Наконец, убрали сходни, и «Грибоедов» стал отваливать от пирса. Нам махали платками и шляпами, кричали слова прощального привета, здравицу в честь Советского Союза, просили передать привет Сталину…
Несколько человек-и мужчин и женщин-утирали слезы. Я понимал искренность и чистоту этих слез. Это была, может быть, самая драгоценная дань любви к нашему отечеству, символом которого был корабль под алым советским флагом.
«Грибоедов» уже вышел на середину реки, уже мелкими фигурками виднелись люди на берегу, но мы все еще видели, что нам шлют оттуда прощальный привет.
«Грибоедов» дал три раскатистых и длинных прощальных гудка и пошел вниз мимо пристаней портового города, мимо его жилых кварталов и набережных. И где бы ни виднелась группа людей, нам махали оттуда платком или шляпой, а в домах открывали окна и выходили на балкон.
И последнее прощальное приветствие посылала нам маленькая фигурка с подмостков свайных построек за факторией Свифта. Она махала кумачовым шарфом. Вероятно, это был тот паренек, который просил у нас доску, чтобы построить хижину на «ничьей земле».
Монтевидео… Ангра… Голландия. Ленинград
Двадцать первого июня. Теперь у нас прямая дорога домой, на Родину, в Ленинград.
Вниз по Паране шли хорошо, со скоростью 14–15 узлов*. К вечеру на рейде Монтевидео возьмем горючее (вообще-то нашего горючего должно хватить до Ленин-града, но капитан не хочет рисковать и решил сделать небольшой запас). Утром и днем свежо, ветер в корму, почти незаметен на ходу.
За бортом едва приметна мелкая зыбь на грязной и тусклой поверхности Ла-Платы, почти сливающейся на горизонте с затянутым серыми тучами небосклоном. Почти все попрятались по каютам. Если кто и выходил пройтись по палубе, то скучная картина вокруг быстро надоедала, да и все мы уж стосковались по ясному небу и солнцу.

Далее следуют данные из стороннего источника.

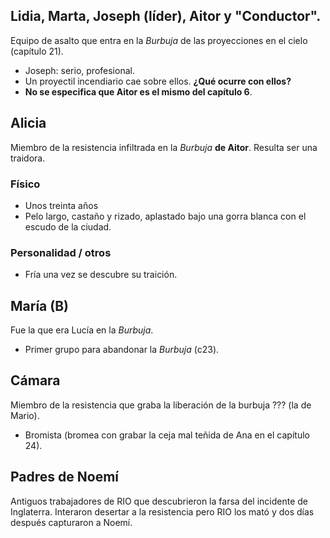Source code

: ## Lidia, Marta, Joseph (líder), Aitor y "Conductor".

Equipo de asalto que entra en la *Burbuja* de las proyecciones en el cielo (capítulo 21).

- Joseph: serio, profesional.
- Un proyectil incendiario cae sobre ellos. **¿Qué ocurre con ellos?**
- **No se especifica que Aitor es el mismo del capítulo 6**.


## Alicia

Miembro de la resistencia infiltrada en la *Burbuja* **de Aitor**. Resulta ser una traidora.

### Físico

- Unos treinta años
- Pelo largo, castaño y rizado, aplastado bajo una gorra blanca con el escudo de la ciudad.

### Personalidad / otros

- Fría una vez se descubre su traición.


## María (B)

Fue la que era Lucía en la *Burbuja*.

- Primer grupo para abandonar la *Burbuja* (c23).


## Cámara

Miembro de la resistencia que graba la liberación de la burbuja ??? (la de Mario).

- Bromista (bromea con grabar la ceja mal teñida de Ana en el capítulo 24).


## Padres de Noemí

Antiguos trabajadores de RIO que descubrieron la farsa del incidente de Inglaterra. Interaron desertar a la resistencia pero RIO los mató y dos días después capturaron a Noemí.

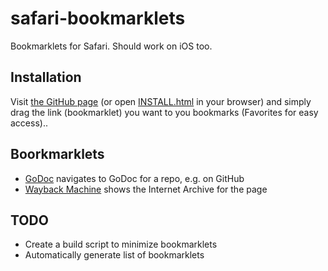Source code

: # safari-bookmarklets

Bookmarklets for Safari. Should work on iOS too.

## Installation

Visit [the GitHub page](https://mafredri.github.io/safari-bookmarklets) (or open [INSTALL.html](./INSTALL.html) in your browser) and simply drag the link (bookmarklet) you want to you bookmarks (Favorites for easy access)..

## Boorkmarklets

- [GoDoc](https://mafredri.github.io/safari-bookmarklets/index.html#godoc) navigates to GoDoc for a repo, e.g. on GitHub
- [Wayback Machine](https://mafredri.github.io/safari-bookmarklets/index.html#wayback-machine) shows the Internet Archive for the page


## TODO

- Create a build script to minimize bookmarklets
- Automatically generate list of bookmarklets
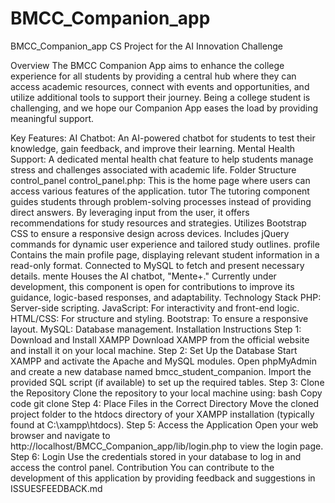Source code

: # BMCC_Companion_app
BMCC_Companion_app
CS Project for the AI Innovation Challenge

Overview
The BMCC Companion App aims to enhance the college experience for all students by providing a central hub where they can access academic resources, connect with events and opportunities, and utilize additional tools to support their journey. Being a college student is challenging, and we hope our Companion App eases the load by providing meaningful support.

Key Features:
AI Chatbot: An AI-powered chatbot for students to test their knowledge, gain feedback, and improve their learning.
Mental Health Support: A dedicated mental health chat feature to help students manage stress and challenges associated with academic life.
Folder Structure
control_panel
control_panel.php: This is the home page where users can access various features of the application.
tutor
The tutoring component guides students through problem-solving processes instead of providing direct answers. By leveraging input from the user, it offers recommendations for study resources and strategies.
Utilizes Bootstrap CSS to ensure a responsive design across devices.
Includes jQuery commands for dynamic user experience and tailored study outlines.
profile
Contains the main profile page, displaying relevant student information in a read-only format. Connected to MySQL to fetch and present necessary details.
mente
Houses the AI chatbot, "Mente+." Currently under development, this component is open for contributions to improve its guidance, logic-based responses, and adaptability.
Technology Stack
PHP: Server-side scripting.
JavaScript: For interactivity and front-end logic.
HTML/CSS: For structure and styling.
Bootstrap: To ensure a responsive layout.
MySQL: Database management.
Installation Instructions
Step 1: Download and Install XAMPP
Download XAMPP from the official website and install it on your local machine.
Step 2: Set Up the Database
Start XAMPP and activate the Apache and MySQL modules.
Open phpMyAdmin and create a new database named bmcc_student_companion.
Import the provided SQL script (if available) to set up the required tables.
Step 3: Clone the Repository
Clone the repository to your local machine using:
bash
Copy code
git clone <repository-url>
Step 4: Place Files in the Correct Directory
Move the cloned project folder to the htdocs directory of your XAMPP installation (typically found at C:\xampp\htdocs).
Step 5: Access the Application
Open your web browser and navigate to http://localhost/BMCC_Companion_app/lib/login.php to view the login page.
Step 6: Login
Use the credentials stored in your database to log in and access the control panel.
Contribution
You can contribute to the development of this application by providing feedback and suggestions in ISSUESFEEDBACK.md
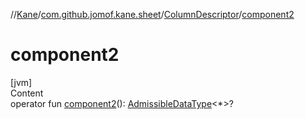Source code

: //[Kane](../../index.md)/[com.github.jomof.kane.sheet](../index.md)/[ColumnDescriptor](index.md)/[component2](component2.md)



# component2  
[jvm]  
Content  
operator fun [component2](component2.md)(): [AdmissibleDataType](../-admissible-data-type/index.md)<*>?  



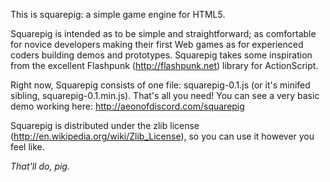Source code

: This is squarepig: a simple game engine for HTML5.

Squarepig is intended as to be simple and straightforward; as comfortable for novice developers making their first Web games as for experienced coders building demos and prototypes. Squarepig takes some inspiration from the excellent Flashpunk (http://flashpunk.net) library for ActionScript.

Right now, Squarepig consists of one file: squarepig-0.1.js (or it's minifed sibling, squarepig-0.1.min.js). That's all you need! You can see a very basic demo working here: http://aeonofdiscord.com/squarepig

Squarepig is distributed under the zlib license (http://en.wikipedia.org/wiki/Zlib_License), so you can use it however you feel like.

*That'll do, pig.*
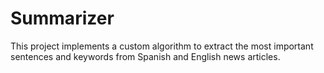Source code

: # Summarizer
This project implements a custom algorithm to extract the most important sentences and keywords from Spanish and English news articles.
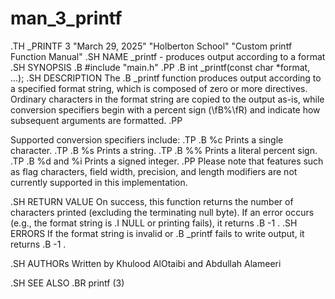 # man_3_printf

.TH _PRINTF 3 "March 29, 2025" "Holberton School" "Custom printf Function Manual"
.SH NAME
_printf \- produces output according to a format
.SH SYNOPSIS
.B #include "main.h"
.PP
.B int _printf(const char *format, ...);
.SH DESCRIPTION
The
.B _printf
function produces output according to a specified format string, which is
composed of zero or more directives. Ordinary characters in the format
string are copied to the output as-is, while conversion specifiers
begin with a percent sign (\fB%\fR) and indicate how subsequent arguments
are formatted.
.PP

Supported conversion specifiers include:
.TP
.B %c
Prints a single character.
.TP
.B %s
Prints a string.
.TP
.B %%
Prints a literal percent sign.
.TP
.B %d and %i
Prints a signed integer.
.PP
Please note that features such as flag characters, field width, precision,
and length modifiers are not currently supported in this implementation.

.SH RETURN VALUE
On success, this function returns the number of characters printed
(excluding the terminating null byte). If an error occurs (e.g., the format
string is
.I NULL
or printing fails), it returns
.B \-1 .
.SH ERRORS
If the format string is invalid or
.B _printf
fails to write output, it returns
.B \-1 .

.SH AUTHORs
Written by Khulood AlOtaibi and Abdullah Alameeri

.SH SEE ALSO
.BR printf (3)
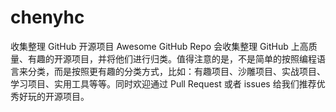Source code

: # chenyhc
收集整理 GitHub 开源项目
Awesome GitHub Repo 会收集整理 GitHub 上高质量、有趣的开源项目，并将他们进行归类。值得注意的是，不是简单的按照编程语言来分类，而是按照更有趣的分类方式，比如：有趣项目、沙雕项目、实战项目、学习项目、实用工具等等。同时欢迎通过 Pull Request 或者 issues 给我们推荐优秀好玩的开源项目。
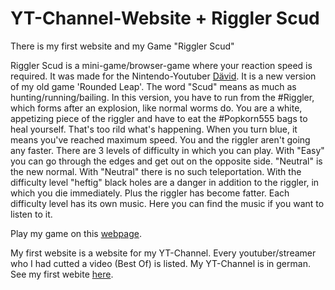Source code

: # YT-Channel-Website + Riggler Scud
There is my first website and my Game "Riggler Scud"

Riggler Scud is a mini-game/browser-game where your reaction speed is required. It was made for the Nintendo-Youtuber [Dävid](https://www.youtube.com/channel/UCUrpHdGecz7NS8jpvFOTwSg).
It is a new version of my old game 'Rounded Leap'. The word "Scud" means as much as hunting/running/bailing. In this version, you have to run from the #Riggler, which forms after an explosion, like normal worms do. You are a white, appetizing piece of the riggler and have to eat the #Popkorn555 bags to heal yourself. That's too rild what's happening. When you turn blue, it means you've reached maximum speed. You and the riggler aren't going any faster. There are 3 levels of difficulty in which you can play. 
With "Easy" you can go through the edges and get out on the opposite side. 
"Neutral" is the new normal. With "Neutral" there is no such teleportation.
With the difficulty level "heftig" black holes are a danger in addition to the riggler, in which you die immediately. Plus the riggler has become fatter.
Each difficulty level has its own music. Here you can find the music if you want to listen to it.

Play my game on this [webpage](https://quellens.github.io/YT-Channel/Riggler%20Scud/).

My first website is a website for my YT-Channel. Every youtuber/streamer who I had cutted a video (Best Of) is listed. My YT-Channel is in german.
See my first webite [here](https://quellens.github.io/YT-Channel/).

За обедом Владимир Семенович сообщил, что скоро должен показаться Монтевидео. Вернее, — гора Серро, находящаяся близ города и послужившая возникновению названия столицы Уругвая. Моряки рассказывают, что на подходе к главному порту Уругвая, откуда ни идет корабль — с Ла-Платы или из открытого океана — вахтенный матрос, издалека замечал гору Серро и кричал: «Монте вео!» — «Вижу гору!» Так будто и «пристало» это восклицание к городу, расположенному близ этой единственной горы на плоской равнине Уругвая.
И в самом деле, выйдя на ботдек после обеда, мы увидели, как прямо по курсу на горизонте возникает одиночная, конической формы гора. Вскоре стали подниматься будто из воды высокие здания, уродливо вытянутые, будучи искаженными своеобразным преломлением лучей на границе моря и неба.
Еще через четверть часа здания приобрели нормальный вид и мы уже различали самое большое из них — квадратное и приземистое с куполом здание уругвайской таможни. Среди туч появились просветы, и изредка отблескивали окна в домах на приближающемся берегу.